━━━━━ Exercise inputs ━━━━━
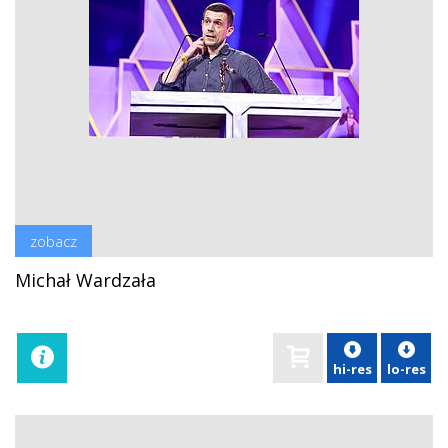
zobacz
Michał Wardzała
hi-res
lo-res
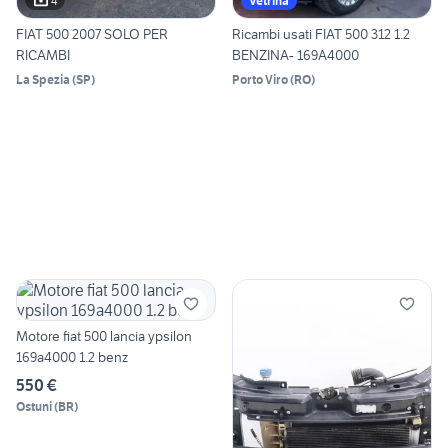
4
Vetrina
FIAT 500 2007 SOLO PER
Ricambi usati FIAT 500 312 1.2
RICAMBI
BENZINA- 169A4000
La Spezia
(
SP
)
Porto Viro
(
RO
)
Motore fiat 500 lancia ypsilon
169a4000 1.2 benz
550 €
Ostuni
(
BR
)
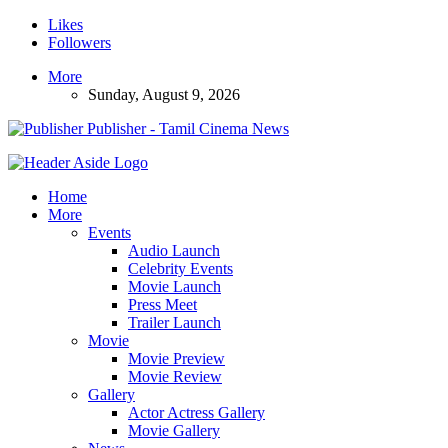
Likes
Followers
More
Sunday, August 9, 2026
Publisher - Tamil Cinema News
Home
More
Events
Audio Launch
Celebrity Events
Movie Launch
Press Meet
Trailer Launch
Movie
Movie Preview
Movie Review
Gallery
Actor Actress Gallery
Movie Gallery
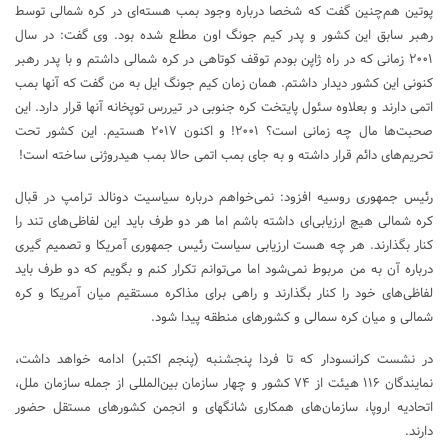
پوتین هم‌چنین گفت که شخصا درباره وجود بمب هسته‌ای در کره شمالی توسط
رهبر سابق این کشور و پدر کیم جونگ اون مطلع شده بود. وی گفت: در سال
۲۰۰۱ زمانی که در راه ژاپن بودم توقف کوتاهی در کره شمالی داشتم و با پدر رهبر
کنونی این کشور دیدار داشتم. همان زمان کیم جونگ ایل به من گفت که آنها بمب
اتمی دارند و بعلاوه سئول پایتخت کره جنوبی در تیررس توپخانه آنها قرار دارد. این
صحبت‌ها مال چه زمانی است؟ ۲۰۰۱! و اکنون ۲۰۱۷ هستیم. این کشور تحت
تحریم‌های دائم قرار داشته و به جای بمب اتمی حالا بمب هیدروژنی ساخته است!
رئیس جمهوری روسیه افزود: نمی‌خواهم درباره سیاسیت دونالد ترامپ در قبال
کره شمالی هیچ ارزیابی‌ای داشته باشم اما هر دو طرف باید این لفاظی‌های تند را
کنار بگذارند. هر چه هست ارزیابی سیاست رئیس جمهوری آمریکا و تصمیم گیری
درباره آن به من مربوط نمی‌شود اما می‌توانم تکرار کنم و بگویم که دو طرف باید
لفاظی‌های خود را کنار بگذارند و راهی برای مذاکره مستقیم میان آمریکا و کره
شمالی و میان کره سمالی و کشورهای منطقه پیدا شود.
در نشست کرانسودار که تا فردا پنجشنبه (پنجم اکتبر) ادامه خواهد داشت،
نمایندگان ۱۱۶ هیئت از ۷۴ کشور و چهار سازمان بین‌المللی از جمله سازمان ملل،
اتحادیه اروپا، سازمان‌های همکاری شانگهای و انجمن کشورهای مستقل حضور
دارند.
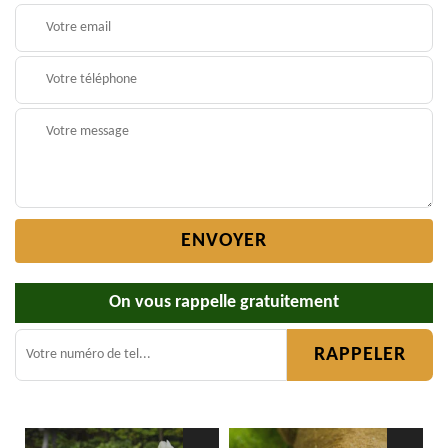
On vous rappelle gratuitement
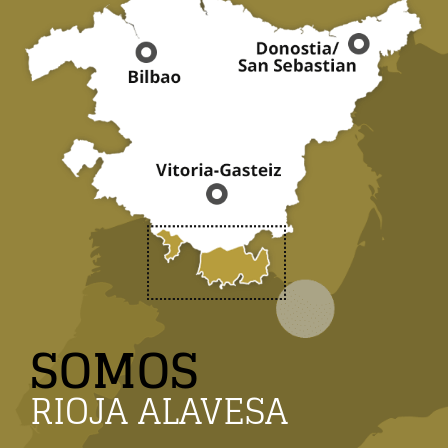
SOMOS
RIOJA ALAVESA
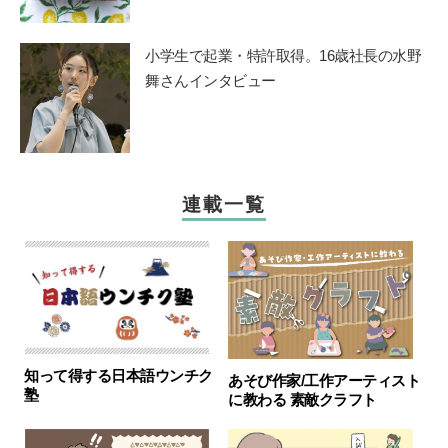
小学生で起業・特許取得。16歳社長の水野
舞さんインタビュー
連載一覧
知って得する日本語ウンチク
あそび作家/工作アーティスト
塾
に教わる 素敵クラフト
━━━━━
Print the text read from each of the records above, line by line and unchanged, and leave the pictures out.

Finished exercise:
zobacz
Michał Wardzała
hi-res
lo-res
4
Vetrina
FIAT 500 2007 SOLO PER
Ricambi usati FIAT 500 312 1.2
RICAMBI
BENZINA- 169A4000
La Spezia
(
SP
)
Porto Viro
(
RO
)
Motore fiat 500 lancia ypsilon
169a4000 1.2 benz
550 €
Ostuni
(
BR
)
Likes
Followers
More
Sunday, August 9, 2026
Publisher - Tamil Cinema News
Home
More
Events
Audio Launch
Celebrity Events
Movie Launch
Press Meet
Trailer Launch
Movie
Movie Preview
Movie Review
Gallery
Actor Actress Gallery
Movie Gallery
پوتین هم‌چنین گفت که شخصا درباره وجود بمب هسته‌ای در کره شمالی توسط
رهبر سابق این کشور و پدر کیم جونگ اون مطلع شده بود. وی گفت: در سال
۲۰۰۱ زمانی که در راه ژاپن بودم توقف کوتاهی در کره شمالی داشتم و با پدر رهبر
کنونی این کشور دیدار داشتم. همان زمان کیم جونگ ایل به من گفت که آنها بمب
اتمی دارند و بعلاوه سئول پایتخت کره جنوبی در تیررس توپخانه آنها قرار دارد. این
صحبت‌ها مال چه زمانی است؟ ۲۰۰۱! و اکنون ۲۰۱۷ هستیم. این کشور تحت
تحریم‌های دائم قرار داشته و به جای بمب اتمی حالا بمب هیدروژنی ساخته است!
رئیس جمهوری روسیه افزود: نمی‌خواهم درباره سیاسیت دونالد ترامپ در قبال
کره شمالی هیچ ارزیابی‌ای داشته باشم اما هر دو طرف باید این لفاظی‌های تند را
کنار بگذارند. هر چه هست ارزیابی سیاست رئیس جمهوری آمریکا و تصمیم گیری
درباره آن به من مربوط نمی‌شود اما می‌توانم تکرار کنم و بگویم که دو طرف باید
لفاظی‌های خود را کنار بگذارند و راهی برای مذاکره مستقیم میان آمریکا و کره
شمالی و میان کره سمالی و کشورهای منطقه پیدا شود.
در نشست کرانسودار که تا فردا پنجشنبه (پنجم اکتبر) ادامه خواهد داشت،
نمایندگان ۱۱۶ هیئت از ۷۴ کشور و چهار سازمان بین‌المللی از جمله سازمان ملل،
اتحادیه اروپا، سازمان‌های همکاری شانگهای و انجمن کشورهای مستقل حضور
دارند.
On vous rappelle gratuitement
SOMOS
RIOJA ALAVESA
小学生で起業・特許取得。16歳社長の水野
舞さんインタビュー
連載一覧
知って得する日本語ウンチク
あそび作家/工作アーティスト
塾
に教わる 素敵クラフト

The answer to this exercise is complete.